27. Januar 2026 · Kulturpolitik

Ein Parlamentarischer Untersuchungsausschuss im Berliner Abgeordnetenhaus prüft, ob Fördergelder zur Prävention von Antisemitismus durch den Berliner Kultursenat irregulär vergeben wurden.

Im Fokus der Vorwürfe der Opposition stehen die aktuelle Kultursenatorin Sarah Wedl-Wilson und ihr Vorgänger Joe Chialo, die für sogenannte Projekte von besonderer politischer Bedeutung Mittel aus dem Landeshaushalt für die Bekämpfung und Prävention von Antisemitismus vergeben haben.
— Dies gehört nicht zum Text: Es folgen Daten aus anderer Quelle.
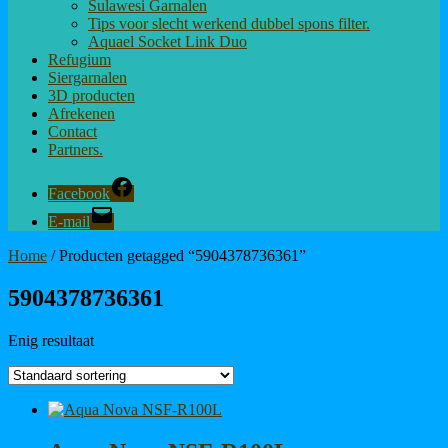
Sulawesi Garnalen
Tips voor slecht werkend dubbel spons filter.
Aquael Socket Link Duo
Refugium
Siergarnalen
3D producten
Afrekenen
Contact
Partners.
Facebook
E-mail
Home
/ Producten getagged “5904378736361”
5904378736361
Enig resultaat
Hierbei soll es sich um große Summen des insgesamt 3,4 Millionen umfassenden Sonderbudgets handeln. Das Geld ist laut den Vorwürfen an thematisch wenig versierte Projektträger geflossen, die über guten Kontakt in die CDU verfügen sollen. Weiterhin steht im Raum, ob der CDU-Fraktionsvorsitzende Dirk Stettner und der Haushaltsexperte Christian Goiny aus der CDU die Zusammensetzung des Auswahlgremiums beeinflussten. Nun soll der eingerichtete Untersuchungsausschuss klären, ob es bei der Verteilung der Fördergelder Haushaltverstöße gegeben habe.